Anuj Kumar of The Hindu reviewed the film and highlighted "Skewed storytelling prevents this fictionalised retelling of the feat of a war hero from hitting the horizon". Risabh Suri of the Hindustan Times reviewed the film and noted "Akshay Kumar's measured act balances vulnerability and toughness, elevating this emotional war film. Overall, Sky Force is a well-made film that leaves you pondering what makes our soldiers so selfless." Nandini Ramnath of Scroll.in reviewed the film and highlighted "Unfortunately, what should have been jettisoned, like fuel during an emergency, is what constitutes the bulk of the plot. By flying into different directions at the same time, Sky Force does itself a disservice."

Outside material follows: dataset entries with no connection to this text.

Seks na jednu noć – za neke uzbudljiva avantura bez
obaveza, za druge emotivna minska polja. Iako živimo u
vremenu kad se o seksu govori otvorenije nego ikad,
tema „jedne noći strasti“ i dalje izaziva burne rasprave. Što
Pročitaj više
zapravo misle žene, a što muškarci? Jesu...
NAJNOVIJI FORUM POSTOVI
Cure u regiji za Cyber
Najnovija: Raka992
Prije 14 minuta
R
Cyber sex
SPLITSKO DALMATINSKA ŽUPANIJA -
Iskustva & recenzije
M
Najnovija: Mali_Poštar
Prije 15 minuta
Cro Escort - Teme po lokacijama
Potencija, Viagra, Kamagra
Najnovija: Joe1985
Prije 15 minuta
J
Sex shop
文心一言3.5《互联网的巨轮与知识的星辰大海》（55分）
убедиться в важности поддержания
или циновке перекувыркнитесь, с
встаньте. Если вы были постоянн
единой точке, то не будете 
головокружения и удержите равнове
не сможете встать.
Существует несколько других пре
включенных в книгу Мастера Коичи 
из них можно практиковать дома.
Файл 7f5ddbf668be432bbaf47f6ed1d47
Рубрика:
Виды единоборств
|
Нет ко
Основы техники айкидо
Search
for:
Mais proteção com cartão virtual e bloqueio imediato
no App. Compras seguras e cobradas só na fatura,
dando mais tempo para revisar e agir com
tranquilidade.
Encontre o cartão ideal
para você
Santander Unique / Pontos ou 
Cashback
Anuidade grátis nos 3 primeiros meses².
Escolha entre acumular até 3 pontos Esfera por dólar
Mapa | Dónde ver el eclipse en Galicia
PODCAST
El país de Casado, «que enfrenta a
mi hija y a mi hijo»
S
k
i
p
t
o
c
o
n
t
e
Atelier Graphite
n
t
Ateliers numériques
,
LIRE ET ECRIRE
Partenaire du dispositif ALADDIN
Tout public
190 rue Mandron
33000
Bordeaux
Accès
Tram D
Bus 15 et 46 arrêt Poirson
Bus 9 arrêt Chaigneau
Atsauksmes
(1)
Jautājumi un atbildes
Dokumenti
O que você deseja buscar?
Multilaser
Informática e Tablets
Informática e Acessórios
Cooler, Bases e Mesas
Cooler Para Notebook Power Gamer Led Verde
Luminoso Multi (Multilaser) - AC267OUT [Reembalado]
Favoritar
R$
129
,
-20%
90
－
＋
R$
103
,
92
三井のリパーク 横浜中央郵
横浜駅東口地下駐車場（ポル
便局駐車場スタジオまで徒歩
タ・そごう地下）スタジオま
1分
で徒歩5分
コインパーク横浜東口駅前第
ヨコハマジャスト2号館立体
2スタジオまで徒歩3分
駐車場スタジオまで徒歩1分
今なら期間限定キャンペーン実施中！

Sky Force received 3 out of 5 stars from Vineeta Kumar of India Today. Kumar praised the film's restrained approach to jingoism, instead focusing on the story of an unsung war hero. Saibal Chatterjee of NDTV rated the film 2.5 stars out of 5 and wrote "It isn't as punishingly long as such action films usually are. The heightened rendition of true events works only intermittently. It loses its way in a surfeit of computer-generated air combat sequences." He also mentioned although Sky Force is patchy, the acting is adequate. Shubhra Gupta of The Indian Express rated the film 2.5 out of 5 stars and opined "Sky Force, coasting on the same elements as Fighter, except this one is a thinly-disguised account of a real life incident during the 1965 Indo-Pak conflict." She praised the minimal use of jingoism, the background score and Pahariya's debut.

===Box office===
The film concluded its box-office run with its worldwide gross estimated to be ₹168.88 crore. It was declared as an average fair at box office

== Controversies ==
The film was banned across several Arab countries in the Persian Gulf region, including the U.A.E., Saudi Arabia, Qatar and Oman.

Some in the Kodava community have disapproved of the misrepresentation of Ajjamada B. Devaiah as Tamil in the film considering him being a 'South Indian'.